Data to examine:
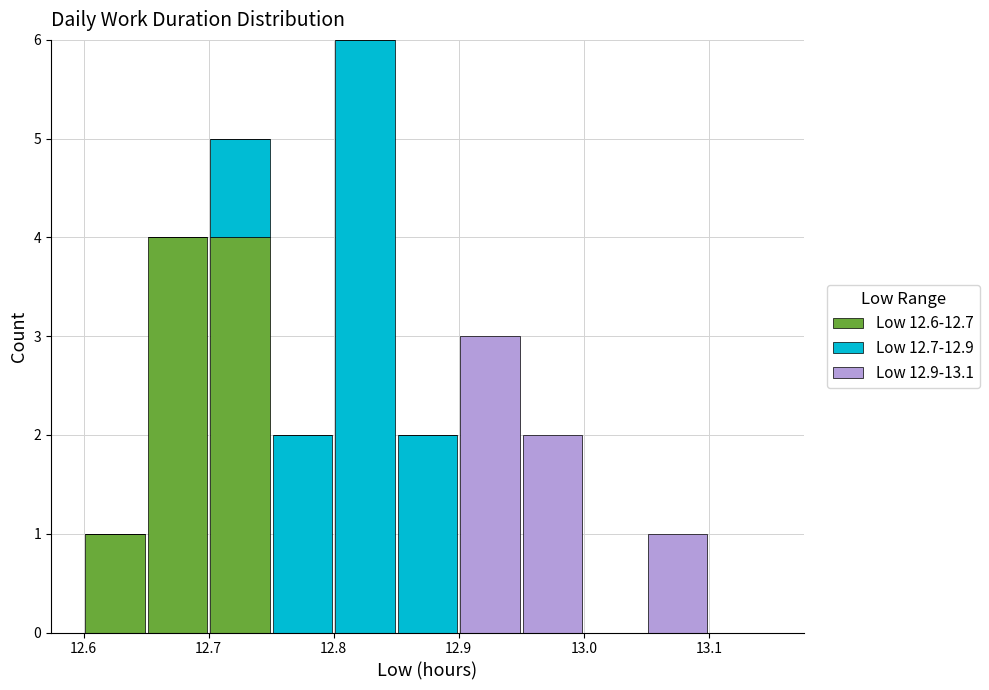

What is the total height of the stacked bar covering 12.75 to 12.80 on the x-axis? The values are not printed on the chart, so give them approximately, as read against the axis.

2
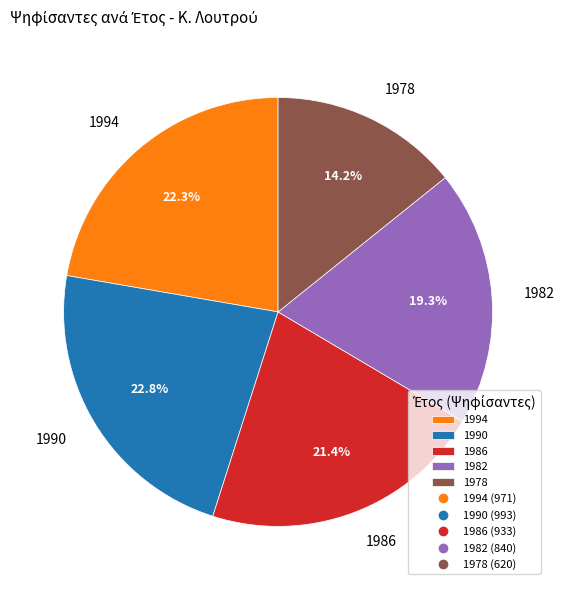

Combined, do 1978 and 1990 account for over 50%?

No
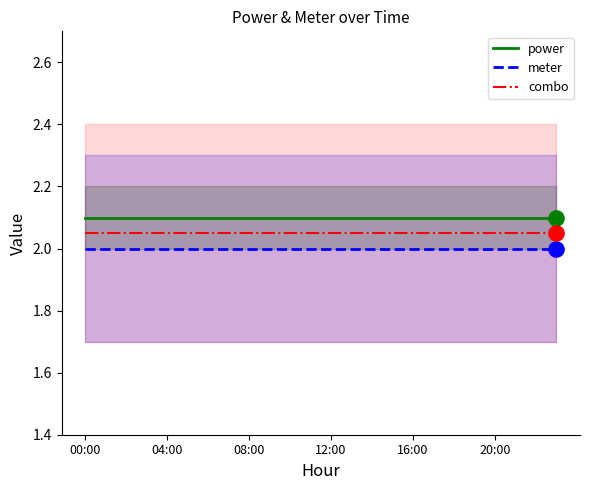

What are all the series names shown in the legend?

power, meter, combo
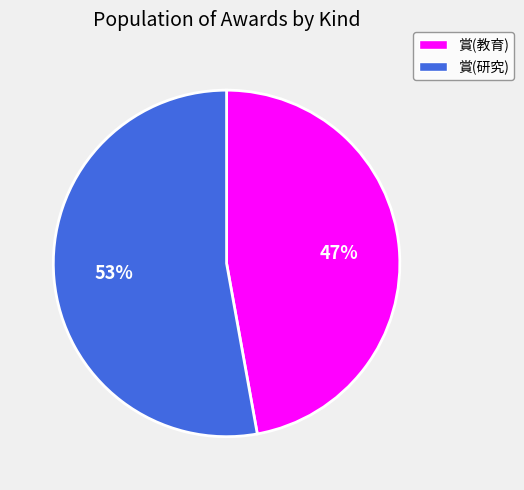

Which category has the biggest portion of the pie?

賞(研究)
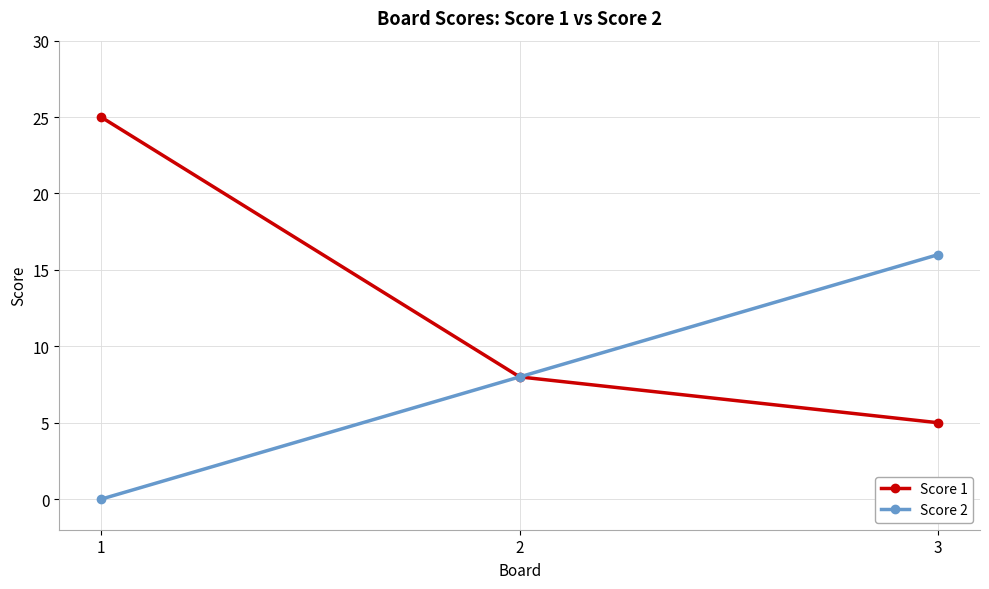

Count the number of data series in this chart.

2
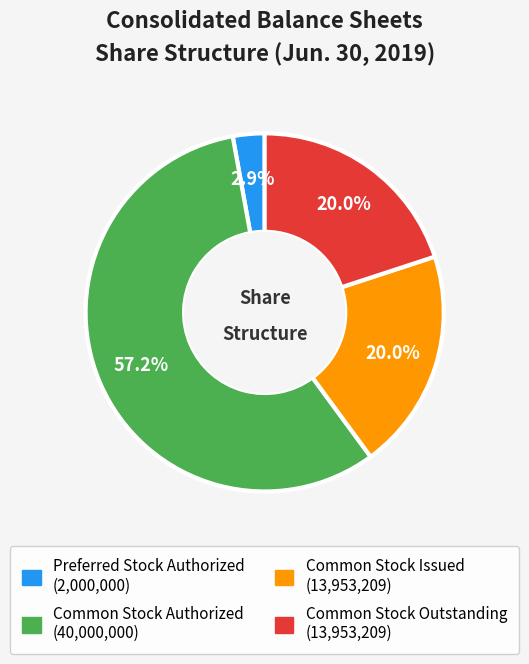

Approximately how many times larger is the value at Common Stock Issued compared to Common Stock Outstanding?

1.0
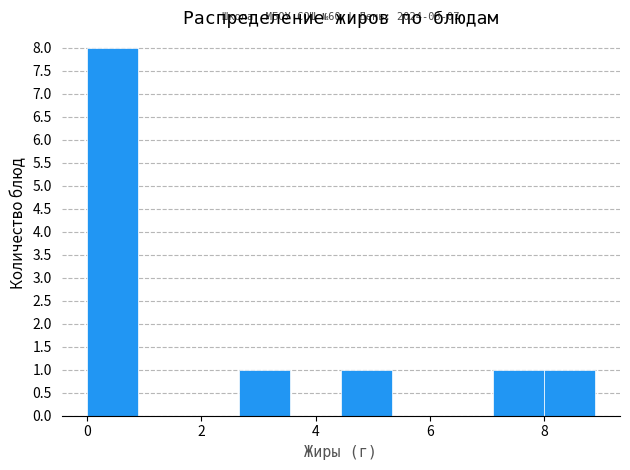

Which range on the x-axis has the tallest bar?

0.0 to 0.8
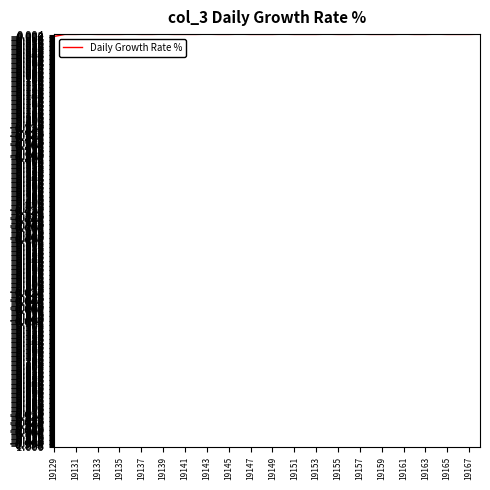

True or false: the data shows 0.0 at 19145.

True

Exercise prompt: Copy the whole listing above word for word, leaving out the pictures.

Output of the exercise:
What is the total height of the stacked bar covering 12.75 to 12.80 on the x-axis? The values are not printed on the chart, so give them approximately, as read against the axis.

2

Combined, do 1978 and 1990 account for over 50%?

No

What are all the series names shown in the legend?

power, meter, combo

Which category has the biggest portion of the pie?

賞(研究)

Count the number of data series in this chart.

2

Approximately how many times larger is the value at Common Stock Issued compared to Common Stock Outstanding?

1.0

Which range on the x-axis has the tallest bar?

0.0 to 0.8

True or false: the data shows 0.0 at 19145.

True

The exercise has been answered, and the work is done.